PROBLEM: Copy nothing but the lines below, from the one with "tienen nombres y" through the one with "rompen tan fácilmente", exactly as written; no pictures should appear.

DATA PROVIDED:

◇ ◇ ◇

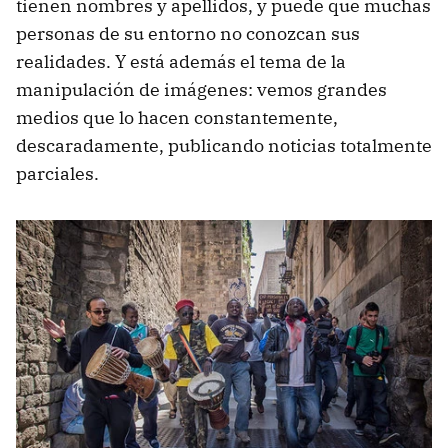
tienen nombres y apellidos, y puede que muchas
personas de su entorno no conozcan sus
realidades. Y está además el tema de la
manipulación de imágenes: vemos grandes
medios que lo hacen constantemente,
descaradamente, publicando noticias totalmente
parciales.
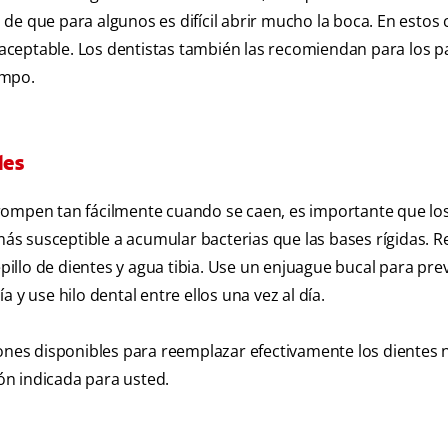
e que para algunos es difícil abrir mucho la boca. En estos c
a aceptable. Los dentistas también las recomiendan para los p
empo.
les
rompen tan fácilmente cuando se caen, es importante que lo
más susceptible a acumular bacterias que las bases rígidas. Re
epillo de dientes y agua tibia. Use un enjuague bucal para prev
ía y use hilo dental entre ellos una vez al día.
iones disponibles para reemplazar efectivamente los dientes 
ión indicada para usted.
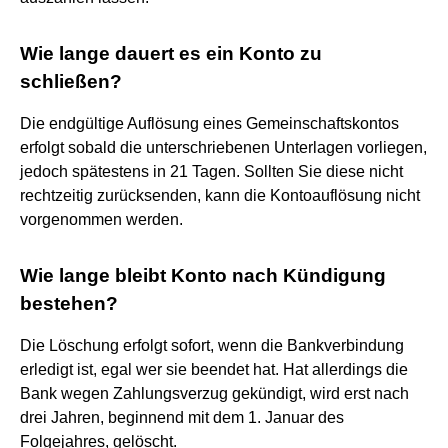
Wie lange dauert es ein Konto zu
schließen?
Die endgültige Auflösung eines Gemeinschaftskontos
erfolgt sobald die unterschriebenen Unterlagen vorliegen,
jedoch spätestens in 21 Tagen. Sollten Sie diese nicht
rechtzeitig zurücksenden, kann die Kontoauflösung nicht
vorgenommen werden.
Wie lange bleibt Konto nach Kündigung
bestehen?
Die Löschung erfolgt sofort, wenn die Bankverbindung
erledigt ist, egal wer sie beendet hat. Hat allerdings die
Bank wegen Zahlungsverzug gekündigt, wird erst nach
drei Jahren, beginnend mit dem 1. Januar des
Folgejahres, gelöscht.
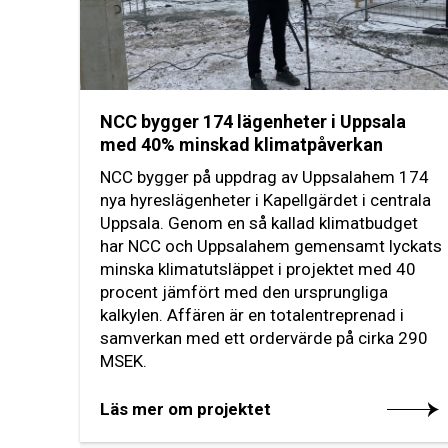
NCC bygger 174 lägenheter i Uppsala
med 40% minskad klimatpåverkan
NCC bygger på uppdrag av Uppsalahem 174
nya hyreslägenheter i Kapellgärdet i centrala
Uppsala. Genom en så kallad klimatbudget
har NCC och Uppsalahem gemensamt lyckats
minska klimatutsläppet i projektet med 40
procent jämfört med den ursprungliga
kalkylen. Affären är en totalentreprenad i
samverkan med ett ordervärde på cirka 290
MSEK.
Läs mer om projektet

◇ ◇ ◇

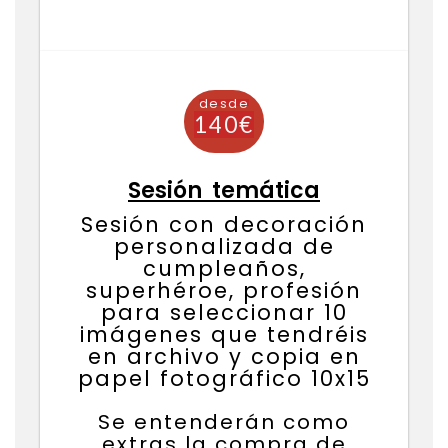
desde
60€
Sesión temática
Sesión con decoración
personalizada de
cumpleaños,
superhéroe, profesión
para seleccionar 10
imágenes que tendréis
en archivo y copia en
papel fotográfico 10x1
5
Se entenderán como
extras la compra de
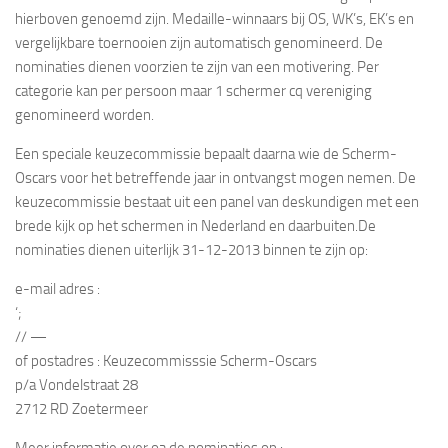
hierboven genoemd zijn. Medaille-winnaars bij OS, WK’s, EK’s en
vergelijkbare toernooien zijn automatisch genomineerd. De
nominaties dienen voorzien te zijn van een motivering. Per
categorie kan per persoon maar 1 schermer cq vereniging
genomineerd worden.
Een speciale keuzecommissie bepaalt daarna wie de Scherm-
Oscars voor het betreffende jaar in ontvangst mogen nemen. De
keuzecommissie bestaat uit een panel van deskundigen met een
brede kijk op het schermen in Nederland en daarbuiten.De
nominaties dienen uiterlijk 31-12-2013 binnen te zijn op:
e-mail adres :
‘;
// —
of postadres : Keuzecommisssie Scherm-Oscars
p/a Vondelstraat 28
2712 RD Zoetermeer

◇ ◇ ◇

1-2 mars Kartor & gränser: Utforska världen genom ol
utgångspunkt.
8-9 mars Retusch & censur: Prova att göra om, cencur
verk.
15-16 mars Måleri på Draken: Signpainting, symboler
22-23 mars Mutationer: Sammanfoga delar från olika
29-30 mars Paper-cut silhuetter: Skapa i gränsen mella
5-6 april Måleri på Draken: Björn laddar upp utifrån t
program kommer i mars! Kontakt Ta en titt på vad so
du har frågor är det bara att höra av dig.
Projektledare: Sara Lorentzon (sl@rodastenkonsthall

◇ ◇ ◇

EXPECTED OUTPUT:
tienen nombres y apellidos, y puede que muchas
personas de su entorno no conozcan sus
realidades. Y está además el tema de la
manipulación de imágenes: vemos grandes
medios que lo hacen constantemente,
descaradamente, publicando noticias totalmente
parciales.
e que para algunos es difícil abrir mucho la boca. En estos c
a aceptable. Los dentistas también las recomiendan para los p
empo.
les
rompen tan fácilmente cuando se caen, es importante que lo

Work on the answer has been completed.